Representative Results

Bacteria come in a wide variety of shapes and sizes that may determine their functions in nature1. The outcome of this procedure is an accurate 3D representation of cells from the forward convolution of a z-stack of images (Figure 1). This method is especially important when dealing with curved cells (Figure 2), or with abnormally shaped cells (Figure 4A), as a 2D representation does not reflect the curvature of the cells accurately. In order to use the forward convolution method (Figure 1A), cells need to be either peripherally stained or have a cytoplasmic stain (Figure 2B left vs. right).

Figure 4 shows MreB localization in the cell. A GFP fusion was made to the bacterial actin protein MreB21 in order to study its precise localization in both wild type and mutant E. coli cells4. Because MreB is associated with the membrane, 3D imaging is required to faithfully reproduce its position in the cell. By making these measurements in 3D, we were able to reconstruct the shapes of both wild type and rodZ mutant cells (Figure 4A). The localization of MreB was shown to be enriched at small Gaussian curvatures, a geometric feature that can only be measured in 3D, in a RodZ dependent manner (Figure 4B).

## WORK REQUIRED
Answer these questions from the results passage.
(a) What staining must cells have before the forward convolution method can be used?
(b) Why is 3D imaging needed to faithfully reproduce the position of MreB in the cell?
(c) At what geometric feature was MreB localization shown to be enriched?
Rely only on the results passage when answering.

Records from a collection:
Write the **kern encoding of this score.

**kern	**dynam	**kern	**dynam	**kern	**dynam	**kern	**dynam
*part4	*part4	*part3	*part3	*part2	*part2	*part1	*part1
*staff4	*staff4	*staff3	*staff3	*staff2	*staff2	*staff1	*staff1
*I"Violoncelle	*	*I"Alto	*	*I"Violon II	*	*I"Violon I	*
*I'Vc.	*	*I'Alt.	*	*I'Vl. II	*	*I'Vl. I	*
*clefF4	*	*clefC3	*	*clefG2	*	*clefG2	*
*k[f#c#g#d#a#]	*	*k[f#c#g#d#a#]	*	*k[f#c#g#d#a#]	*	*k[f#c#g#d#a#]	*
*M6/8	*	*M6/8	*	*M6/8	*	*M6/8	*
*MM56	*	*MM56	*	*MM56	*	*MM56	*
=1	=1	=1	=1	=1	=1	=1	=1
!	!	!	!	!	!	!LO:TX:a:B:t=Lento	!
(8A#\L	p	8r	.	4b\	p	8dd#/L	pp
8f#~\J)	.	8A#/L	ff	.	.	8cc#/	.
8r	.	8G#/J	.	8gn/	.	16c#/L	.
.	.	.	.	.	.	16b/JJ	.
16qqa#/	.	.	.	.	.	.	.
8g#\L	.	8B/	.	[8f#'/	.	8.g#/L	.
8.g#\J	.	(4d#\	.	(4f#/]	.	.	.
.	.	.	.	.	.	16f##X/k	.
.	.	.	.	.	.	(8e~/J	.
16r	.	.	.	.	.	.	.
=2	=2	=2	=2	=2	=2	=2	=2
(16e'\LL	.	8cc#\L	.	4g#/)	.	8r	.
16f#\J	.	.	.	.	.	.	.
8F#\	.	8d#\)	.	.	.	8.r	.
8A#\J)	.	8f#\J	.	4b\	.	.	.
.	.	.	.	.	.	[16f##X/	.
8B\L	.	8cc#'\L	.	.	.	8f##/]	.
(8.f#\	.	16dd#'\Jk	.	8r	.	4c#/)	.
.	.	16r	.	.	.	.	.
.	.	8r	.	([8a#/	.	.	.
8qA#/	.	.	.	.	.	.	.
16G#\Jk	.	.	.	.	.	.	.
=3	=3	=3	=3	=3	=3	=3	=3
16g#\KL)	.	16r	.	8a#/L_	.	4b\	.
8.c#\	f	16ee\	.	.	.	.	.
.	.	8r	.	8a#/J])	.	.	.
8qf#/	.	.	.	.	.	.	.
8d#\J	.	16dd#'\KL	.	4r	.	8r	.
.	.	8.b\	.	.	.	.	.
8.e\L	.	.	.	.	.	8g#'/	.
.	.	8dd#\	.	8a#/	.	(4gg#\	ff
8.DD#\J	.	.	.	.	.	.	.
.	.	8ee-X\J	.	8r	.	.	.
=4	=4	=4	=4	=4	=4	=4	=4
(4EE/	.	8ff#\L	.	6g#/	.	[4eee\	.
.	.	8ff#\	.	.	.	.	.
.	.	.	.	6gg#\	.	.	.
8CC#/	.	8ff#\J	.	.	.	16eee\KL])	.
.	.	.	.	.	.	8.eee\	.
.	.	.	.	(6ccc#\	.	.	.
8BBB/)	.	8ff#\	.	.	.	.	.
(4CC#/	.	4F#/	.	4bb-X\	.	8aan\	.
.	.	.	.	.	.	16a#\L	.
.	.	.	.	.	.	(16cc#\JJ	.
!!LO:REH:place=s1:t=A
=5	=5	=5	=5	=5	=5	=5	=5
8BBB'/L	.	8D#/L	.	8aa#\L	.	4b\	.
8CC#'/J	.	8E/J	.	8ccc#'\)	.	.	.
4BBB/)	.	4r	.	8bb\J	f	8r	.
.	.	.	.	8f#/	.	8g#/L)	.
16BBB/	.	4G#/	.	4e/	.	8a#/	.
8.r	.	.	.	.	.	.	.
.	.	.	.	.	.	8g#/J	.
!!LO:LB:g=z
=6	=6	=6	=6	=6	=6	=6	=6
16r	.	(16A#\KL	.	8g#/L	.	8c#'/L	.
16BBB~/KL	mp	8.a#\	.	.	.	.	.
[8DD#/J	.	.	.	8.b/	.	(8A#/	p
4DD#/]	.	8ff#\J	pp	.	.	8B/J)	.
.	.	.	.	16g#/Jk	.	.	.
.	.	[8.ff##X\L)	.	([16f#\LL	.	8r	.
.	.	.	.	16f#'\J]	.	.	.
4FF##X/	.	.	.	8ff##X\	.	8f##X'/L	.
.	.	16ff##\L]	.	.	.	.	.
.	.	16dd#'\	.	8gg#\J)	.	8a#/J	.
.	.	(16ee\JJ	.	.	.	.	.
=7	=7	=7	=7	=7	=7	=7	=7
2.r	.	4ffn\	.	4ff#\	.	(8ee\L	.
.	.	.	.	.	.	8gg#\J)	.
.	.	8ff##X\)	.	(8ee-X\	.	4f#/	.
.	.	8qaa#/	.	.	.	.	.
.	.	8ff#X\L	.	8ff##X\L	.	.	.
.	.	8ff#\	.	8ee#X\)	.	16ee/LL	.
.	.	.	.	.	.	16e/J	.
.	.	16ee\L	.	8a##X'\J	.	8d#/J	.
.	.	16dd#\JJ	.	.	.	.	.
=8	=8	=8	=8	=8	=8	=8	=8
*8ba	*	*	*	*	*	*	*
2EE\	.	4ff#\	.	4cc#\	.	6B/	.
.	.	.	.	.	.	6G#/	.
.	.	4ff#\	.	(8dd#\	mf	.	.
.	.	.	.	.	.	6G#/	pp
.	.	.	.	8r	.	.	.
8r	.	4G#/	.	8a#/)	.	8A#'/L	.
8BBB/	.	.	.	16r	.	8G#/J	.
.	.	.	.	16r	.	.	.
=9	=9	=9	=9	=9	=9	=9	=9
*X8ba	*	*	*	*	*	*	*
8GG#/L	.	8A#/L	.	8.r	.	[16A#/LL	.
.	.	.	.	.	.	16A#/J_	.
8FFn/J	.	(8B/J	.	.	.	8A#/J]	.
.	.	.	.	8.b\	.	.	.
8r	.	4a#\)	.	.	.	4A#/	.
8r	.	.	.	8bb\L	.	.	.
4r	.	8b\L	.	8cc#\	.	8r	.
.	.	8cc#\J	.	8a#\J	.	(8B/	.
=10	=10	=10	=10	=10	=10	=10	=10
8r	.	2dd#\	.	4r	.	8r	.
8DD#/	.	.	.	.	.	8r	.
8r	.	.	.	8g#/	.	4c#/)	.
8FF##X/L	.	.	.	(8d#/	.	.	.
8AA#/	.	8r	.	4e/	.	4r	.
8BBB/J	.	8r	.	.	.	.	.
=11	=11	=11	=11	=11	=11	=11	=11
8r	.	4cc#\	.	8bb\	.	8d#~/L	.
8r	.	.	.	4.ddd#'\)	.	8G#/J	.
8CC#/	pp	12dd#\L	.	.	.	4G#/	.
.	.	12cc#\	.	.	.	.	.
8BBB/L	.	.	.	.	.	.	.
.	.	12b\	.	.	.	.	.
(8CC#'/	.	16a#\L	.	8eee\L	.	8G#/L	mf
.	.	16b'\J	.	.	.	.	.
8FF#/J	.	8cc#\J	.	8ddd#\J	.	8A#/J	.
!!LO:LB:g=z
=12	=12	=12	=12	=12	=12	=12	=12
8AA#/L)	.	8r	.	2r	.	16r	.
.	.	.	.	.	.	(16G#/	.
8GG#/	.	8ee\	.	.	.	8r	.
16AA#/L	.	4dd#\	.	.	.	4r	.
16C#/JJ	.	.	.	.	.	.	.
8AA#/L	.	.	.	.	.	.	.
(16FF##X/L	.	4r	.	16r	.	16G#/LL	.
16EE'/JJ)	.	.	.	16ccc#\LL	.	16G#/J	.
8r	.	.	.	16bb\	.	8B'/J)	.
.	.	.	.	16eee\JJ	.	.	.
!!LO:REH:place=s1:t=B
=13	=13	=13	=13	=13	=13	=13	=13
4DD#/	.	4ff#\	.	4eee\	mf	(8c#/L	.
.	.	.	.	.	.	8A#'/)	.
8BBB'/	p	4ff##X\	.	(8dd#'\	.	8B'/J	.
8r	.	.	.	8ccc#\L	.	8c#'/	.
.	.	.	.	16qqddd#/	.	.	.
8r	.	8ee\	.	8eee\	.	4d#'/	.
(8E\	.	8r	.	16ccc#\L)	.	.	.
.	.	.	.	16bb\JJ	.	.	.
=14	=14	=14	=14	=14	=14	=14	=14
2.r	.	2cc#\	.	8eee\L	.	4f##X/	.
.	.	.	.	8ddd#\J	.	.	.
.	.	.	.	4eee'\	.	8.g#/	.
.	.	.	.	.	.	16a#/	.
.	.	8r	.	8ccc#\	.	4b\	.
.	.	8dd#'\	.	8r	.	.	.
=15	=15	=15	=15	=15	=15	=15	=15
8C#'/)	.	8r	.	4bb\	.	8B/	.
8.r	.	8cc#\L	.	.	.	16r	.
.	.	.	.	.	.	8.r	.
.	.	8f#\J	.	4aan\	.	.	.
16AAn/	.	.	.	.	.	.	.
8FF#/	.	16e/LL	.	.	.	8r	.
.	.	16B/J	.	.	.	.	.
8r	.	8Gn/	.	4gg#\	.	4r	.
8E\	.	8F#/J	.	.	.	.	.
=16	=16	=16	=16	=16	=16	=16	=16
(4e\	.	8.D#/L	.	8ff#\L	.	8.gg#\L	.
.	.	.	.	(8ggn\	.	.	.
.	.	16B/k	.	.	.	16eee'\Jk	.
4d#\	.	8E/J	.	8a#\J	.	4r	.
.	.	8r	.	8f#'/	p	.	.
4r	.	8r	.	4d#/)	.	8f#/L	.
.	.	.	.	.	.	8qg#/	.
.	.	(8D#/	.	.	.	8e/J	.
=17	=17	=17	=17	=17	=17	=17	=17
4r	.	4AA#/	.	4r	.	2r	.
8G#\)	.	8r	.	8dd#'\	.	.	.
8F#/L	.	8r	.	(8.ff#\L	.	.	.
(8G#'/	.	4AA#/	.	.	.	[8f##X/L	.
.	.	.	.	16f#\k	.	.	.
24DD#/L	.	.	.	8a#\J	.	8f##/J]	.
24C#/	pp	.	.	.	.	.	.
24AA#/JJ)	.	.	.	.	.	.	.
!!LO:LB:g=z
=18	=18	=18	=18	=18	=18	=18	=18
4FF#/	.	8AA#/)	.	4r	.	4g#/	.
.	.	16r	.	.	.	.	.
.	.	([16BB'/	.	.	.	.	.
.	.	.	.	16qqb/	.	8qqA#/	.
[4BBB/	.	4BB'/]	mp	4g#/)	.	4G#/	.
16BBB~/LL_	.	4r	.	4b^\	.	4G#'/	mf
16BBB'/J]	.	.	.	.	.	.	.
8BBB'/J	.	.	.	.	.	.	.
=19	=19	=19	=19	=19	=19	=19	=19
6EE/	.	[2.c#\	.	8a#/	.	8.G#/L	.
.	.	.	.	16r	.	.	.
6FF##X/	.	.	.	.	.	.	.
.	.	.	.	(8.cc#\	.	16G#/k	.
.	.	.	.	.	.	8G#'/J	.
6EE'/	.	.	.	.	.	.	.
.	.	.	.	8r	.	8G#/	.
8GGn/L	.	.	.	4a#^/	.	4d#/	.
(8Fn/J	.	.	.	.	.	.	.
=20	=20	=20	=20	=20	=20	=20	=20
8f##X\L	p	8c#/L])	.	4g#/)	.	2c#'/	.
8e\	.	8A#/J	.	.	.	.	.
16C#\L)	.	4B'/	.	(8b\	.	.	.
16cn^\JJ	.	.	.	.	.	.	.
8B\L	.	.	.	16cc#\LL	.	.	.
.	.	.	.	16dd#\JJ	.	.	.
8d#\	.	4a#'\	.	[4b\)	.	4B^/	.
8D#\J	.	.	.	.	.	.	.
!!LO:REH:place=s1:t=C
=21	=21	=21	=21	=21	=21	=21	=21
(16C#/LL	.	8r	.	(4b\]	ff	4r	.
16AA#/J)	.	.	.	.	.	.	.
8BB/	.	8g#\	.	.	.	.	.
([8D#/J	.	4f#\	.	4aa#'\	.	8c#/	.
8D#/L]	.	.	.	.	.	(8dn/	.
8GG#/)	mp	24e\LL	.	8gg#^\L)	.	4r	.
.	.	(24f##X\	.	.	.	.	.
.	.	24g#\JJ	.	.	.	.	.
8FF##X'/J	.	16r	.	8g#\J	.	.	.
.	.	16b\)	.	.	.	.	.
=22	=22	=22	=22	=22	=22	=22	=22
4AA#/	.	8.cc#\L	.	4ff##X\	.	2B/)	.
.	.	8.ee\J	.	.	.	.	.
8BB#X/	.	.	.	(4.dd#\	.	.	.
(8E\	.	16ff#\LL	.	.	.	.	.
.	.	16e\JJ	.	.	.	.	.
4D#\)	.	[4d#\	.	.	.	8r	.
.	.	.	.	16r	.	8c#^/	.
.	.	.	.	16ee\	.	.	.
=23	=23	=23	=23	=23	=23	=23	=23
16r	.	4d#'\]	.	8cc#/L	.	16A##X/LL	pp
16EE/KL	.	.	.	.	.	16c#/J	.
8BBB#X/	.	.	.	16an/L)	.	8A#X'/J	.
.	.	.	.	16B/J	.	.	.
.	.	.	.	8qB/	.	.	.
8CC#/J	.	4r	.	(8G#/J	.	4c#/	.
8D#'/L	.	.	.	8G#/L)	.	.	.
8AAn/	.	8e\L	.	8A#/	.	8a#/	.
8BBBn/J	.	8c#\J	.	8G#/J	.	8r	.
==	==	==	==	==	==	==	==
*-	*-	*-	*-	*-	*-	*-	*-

## WRITTEN RESPONSE
(a) The cells must be either peripherally stained or have a cytoplasmic stain.
(b) MreB is associated with the membrane.
(c) It was enriched at small Gaussian curvatures, in a RodZ dependent manner.